Abbot Johannes: Or guinea pigs? I have relatives in Peru. There, guinea pigs are a delicacy. And they don’t taste all that bad. But once, when I was a chaplain, I told the First Communion children that I had eaten guinea pigs in Peru. They didn’t think that was good at all.

Would you be able to butcher an animal yourself?

Michael Käfer: Definitely not. I couldn’t shoot an animal either. If I had to fight for my life, maybe then. But not like that, even if I sell it and eat it myself. I guess I should be a vegetarian.
Abbot Johannes: I wouldn’t even know how to butcher an animal. But, that is also a sign of alienation, of course. We have all become very far removed from natural processes. I once asked a committed vegan what she fed her big dog. She had trouble explaining that one.

And your personal favorites in terms of food?

Michael Käfer: Well, I like everything to do with bread, really fantastic bread.
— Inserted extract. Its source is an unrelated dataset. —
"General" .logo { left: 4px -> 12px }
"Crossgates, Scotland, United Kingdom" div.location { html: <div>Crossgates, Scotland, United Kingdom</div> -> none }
We’ve just discovered a bakery in Vienna that bakes the best bread I have ever eaten in my whole life. Everything made by hand and with the best ingredients. And, on a general level, as we live in Bavaria, I like potato dumplings. By the way, it’s incredibly hard to cook those right.

Does Bavaria have the best cuisine in Germany?
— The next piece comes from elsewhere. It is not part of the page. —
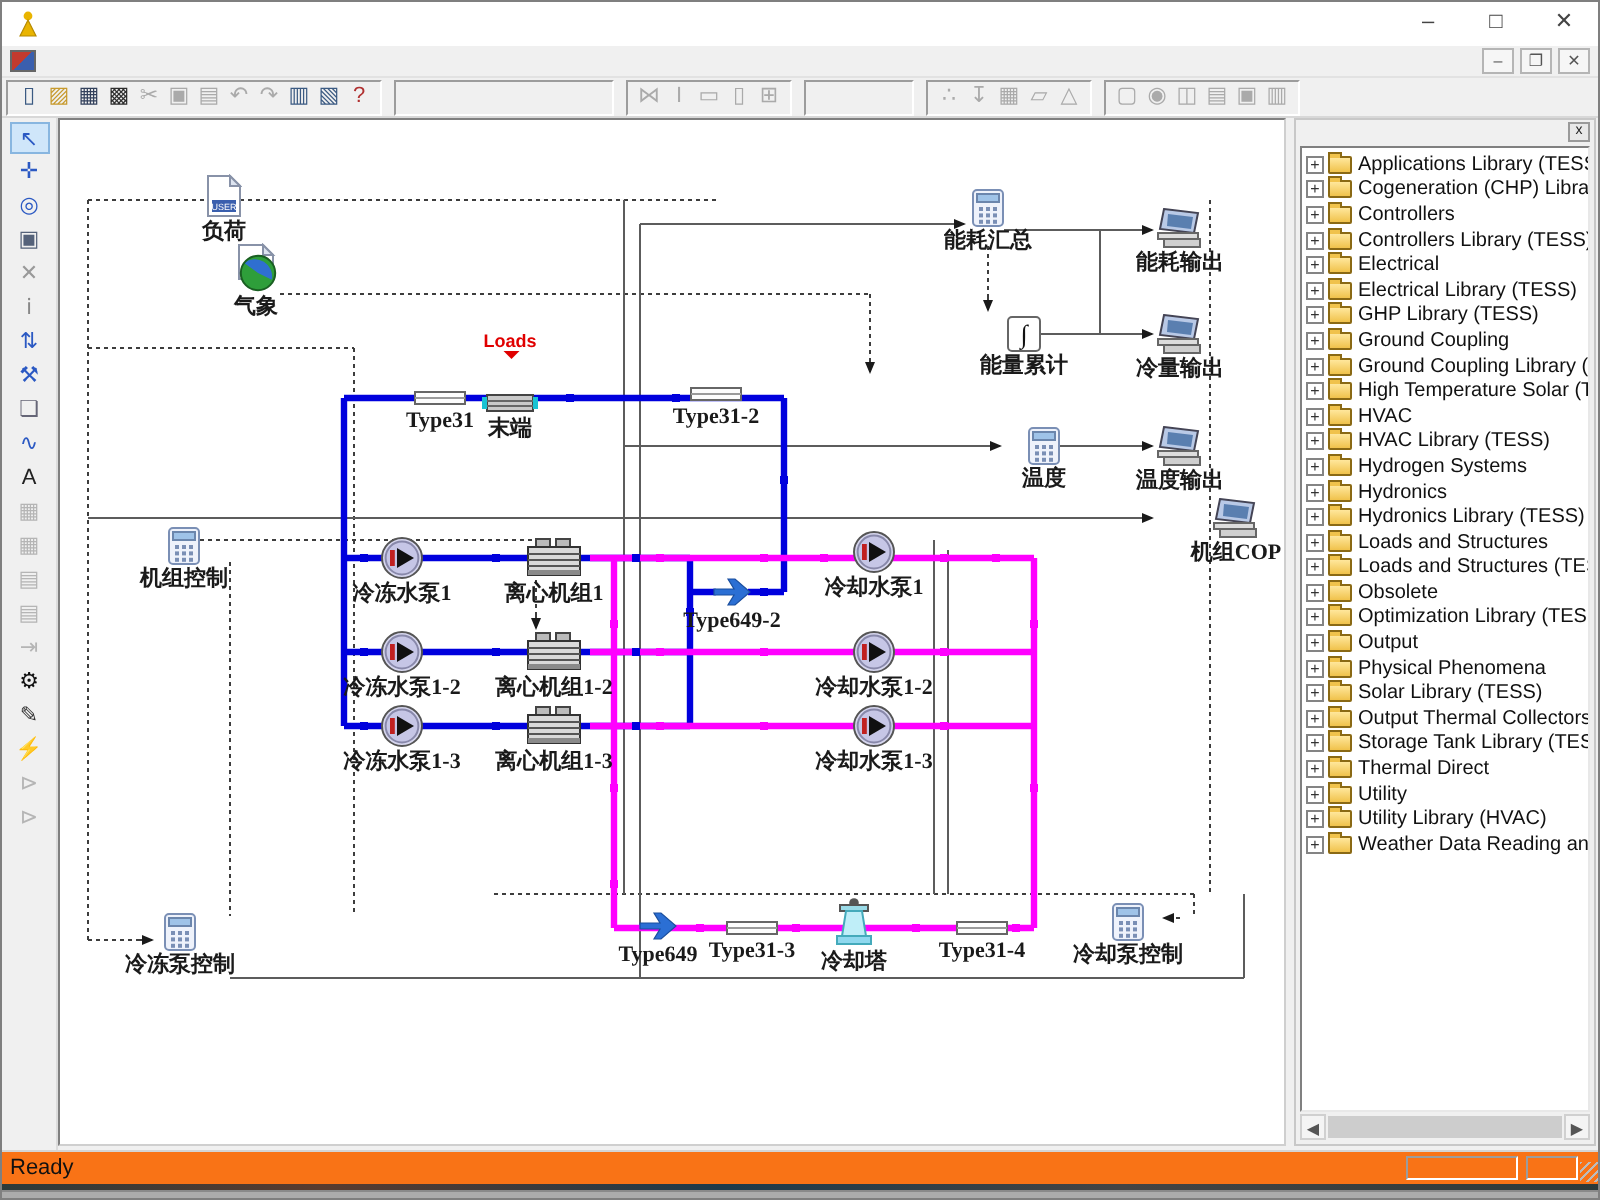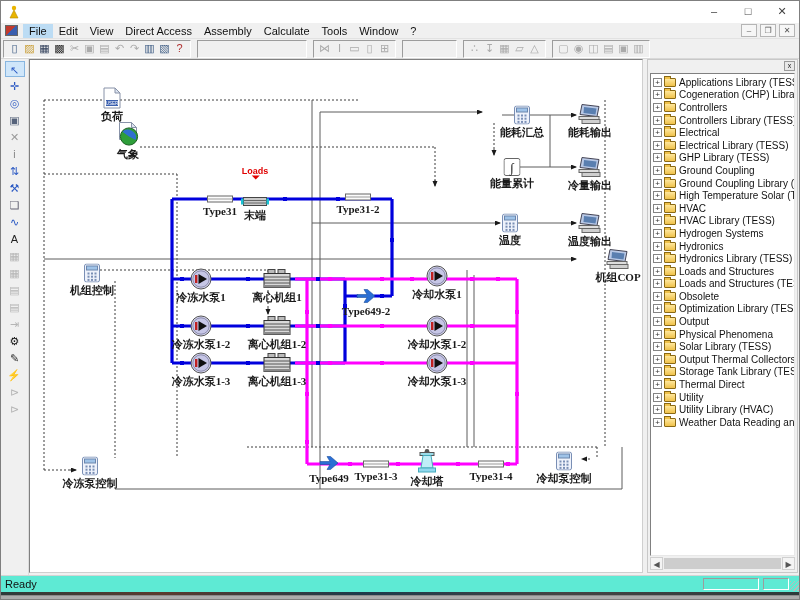"File Edit View Direct Access" span { html: <span><span>File</span><span>Edit</span><span>View</span><span>Direct Access</span><span>Assembly</span><span>Calculate</span><span>Tools</span><span>Window</span><span>?</span></span> -> none }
Michael Käfer: Yes, but only because we’re close to Austria.
Abbot Johannes: It’s dangerous for me to disclose my favorite food, because then I would get that at every communion. So, just between us: I’m from the Baden region, so I love Spätzle egg noodles, pastas with sauces.
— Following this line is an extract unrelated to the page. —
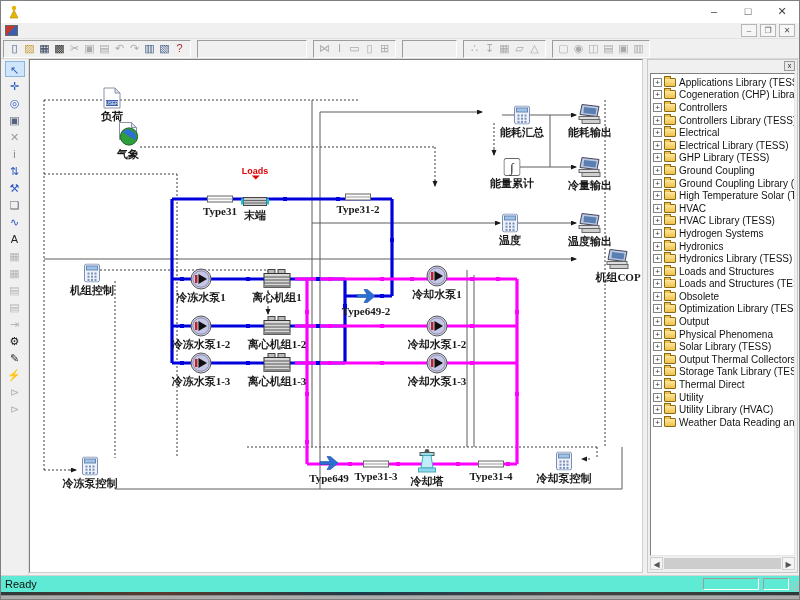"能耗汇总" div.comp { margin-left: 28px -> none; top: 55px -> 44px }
If he even exists, the greatest cook of all is God. Abbot Johannes

There is one last question we must ask before we finish. Who is the greatest cook of all?

Michael Käfer: The greatest? The religious answer, of course, is Mother Nature.
Abbot Johannes: No, I would rather say: If he even exists, then the greatest cook of all is God.

Now, right at the end, you mention your doubts, Abbot Johannes? If HE even exists?

Abbot Johannes: Doubt is an existential part of faith. We have to keep everything open, especially as a monk, who, after all, is a God-seeker. That is how our lifestyle is described. If it’s true that eternity is a meal with exquisite food and drink, because Jesus says, “I shall never again drink wine from the fruit of the vine until I am in the kingdom of my Father,” then that would be written proof that you can drink wine in Heaven.

That wouldn’t be the worst thing.

Abbot Johannes: No, that wouldn’t be bad at all. And seen that way, I would say that God is certainly the greatest cook of all when he invites us to dine at his table.

Personal details

Michael Käfer
© Photo: Robert Brembeck

Michael Käfer, 59, opened the upscale nightclub P1 in Munich after studying business. In 1988, he joined the management team of the delicatessen company Feinkost Käfer. In 1995, he bought his father’s and uncle’s shares and took over the company, including the party service and the tent at the Oktoberfest. In addition, Käfer owns several restaurant businesses in Munich, is Europe’s market leader in upscale event catering—for Messe München among others—and manages the rooftop restaurant in Germany’s Parliament, the Bundestag, in Berlin.

Father Abbot Johannes Eckert
© Photo: Robert Brembeck

Father Abbot Johannes Eckert, 48, has been Head Abbot of the Benedictine abbey in Munich since 2003, thereby also making him head of the abbey Kloster Andechs. With his paper “Serving instead of Ruling, Corporate Culture and Order Spirituality,” he received his doctorate in Catholic theology in 1999. Johannes is the first monk from Kloster Andechs to be elected abbot since secularization in 1803. In February of 2015, he was confirmed in this position for another 12 years. His motto as abbot is: Diligere ex toto corde—Love with your whole heart.